If the pastor shows up at your house in Faro, it may not be to ease you into the afterlife; it may be he’s there with Emergency Medical Services to keep you alive.

Pastor Ted Baker is a Clark Kent of sorts, as are all the volunteers who provide Emergency Medical Services (EMS) in the communities. They work at regular jobs, but serve a vital role in their communities, providing fast, safe, and skilled emergency medical care to sick or injured people being transported to the closest healthcare facility.

Baker finds his role as an EMS attendant complements his role as Pastor. “It’s a great helping profession to be in,” he said. “In a small community, we get to know every patient.”

EMS attendants develop a rapport with local health care professionals, especially the nurses who triage emergency calls and dispatch the volunteers over radio.

“We really are a team, they trust us and we trust them,” Baker said.

Baker admits volunteering for EMS isn’t for everyone, there is an 80-hour training regime to become a volunteer, and then a commitment involving regular shifts carrying a radio, sleeping with one ear open and one leg in the uniform, not to mention the stress involved in being the front line of medical care in your own community.

“I just enjoy this type of work. You’re always a hero,” he said.

Heroes they are, but often their heroic feats happen in obscurity. Paramedics — volunteer or full-time — do their work inside airplanes and ambulances, inside the homes of the ill or injured, in the shadows behind grocery stores, and in the blur of trauma.

They aren’t expecting recognition; they are doing their job.

“The fact that I get to help people in their moment of need is fulfilling,” Baker explained.

EMS attendants may not expect recognition, but once a year volunteers get together for a general meeting with training and a friendly but challenging competition, capped off by an awards ceremony.

This October, Gabe Ellis and David Bennett of Pelly Crossing went home with the Neale Wortley Cup, the first place award for the Annual Skills Competition. Second place went to Stephanie Hedley and Daniel Staley of Whitehorse, with Third prize going to Mike Perry and Saskia Robbins of Dawson City.

Baker was excited to see Cyndy Bekk — a stay at home mom who runs a bed and breakfast in Faro — receive the Bruce Harder Memorial Award.
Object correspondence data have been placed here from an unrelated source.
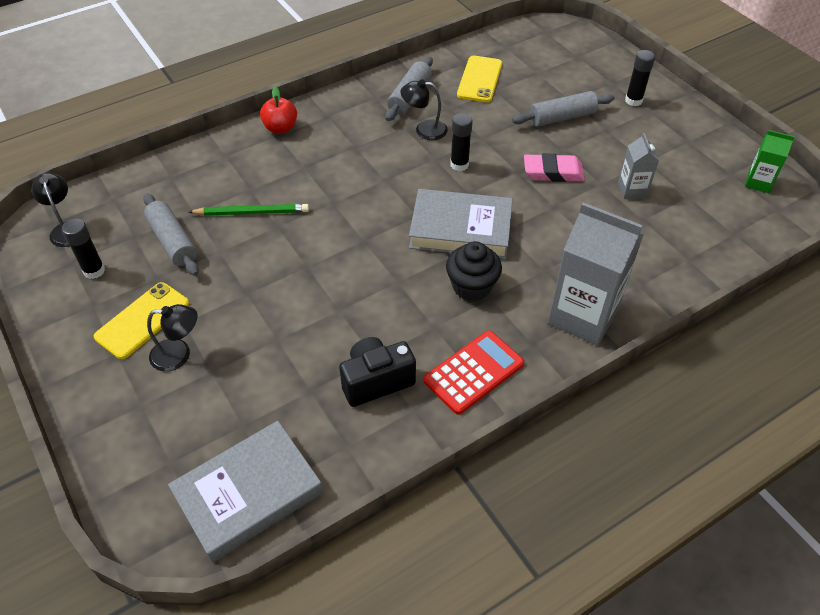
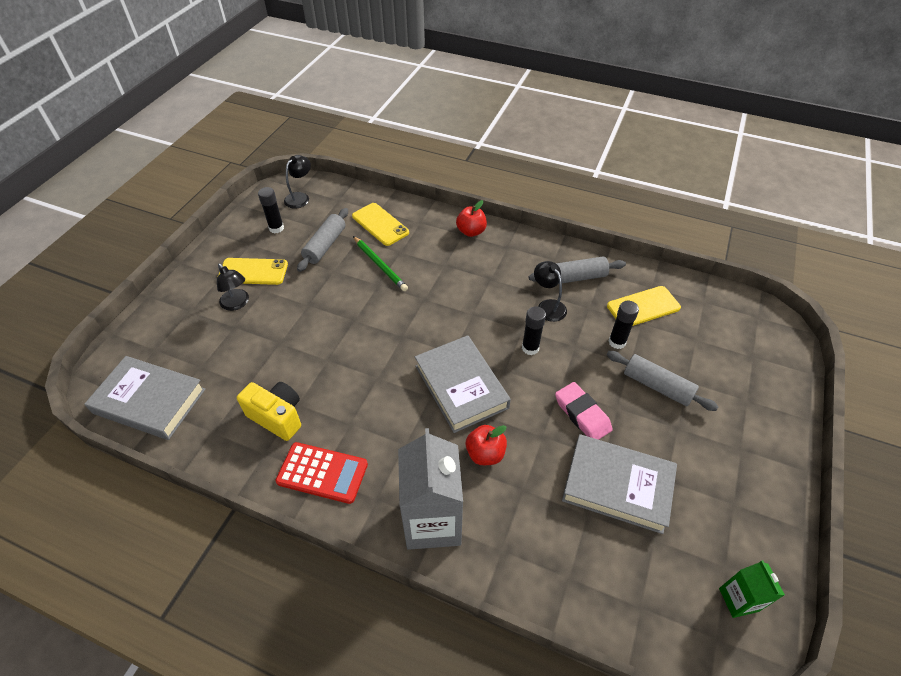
camera: 55 degrees right, 0 degrees up
black camera [339,337,416,407] -> yellow camera [237,382,301,441]
black cupcake [446,241,502,301] -> none
grey carton [618,133,659,199] -> grey book [562,434,677,534]
black glue stick [625,50,655,106] -> black glue stick moved to [608,301,639,349]
none -> yellow phone [352,203,409,246]
none -> red apple [466,425,507,465]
This award is given to an attendant or crew who works well with others; has great attitude and team spirit; shows leadership and is caring and committed to their community.

“She doesn’t miss a beat, it was a joy to see her get the award,” Baker said. “She keeps me on my toes, I’m glad to have her on the crew.”

Scott Stewart and Cathy Brais both received the Excellence in EMS Award, while Rick Christianson went home with the Bea Felker Award for a supervisor who demonstrates leadership, while exemplifying Felker on the job through punctuality, diligence with paperwork, and dedication to learning.

The Watson Lake crew was given the Beyond the Call of Duty Award, a rarely handed out and situation-specific recognition given to an attendant or crew who performed well in a difficult environment and went above and beyond the requirements of the position while staying positive and safe.

Jaclyn Killins is a writer, retired treeplanter, and mom

who lives in a cabin near Whitehorse. Her family recently splurged on running water.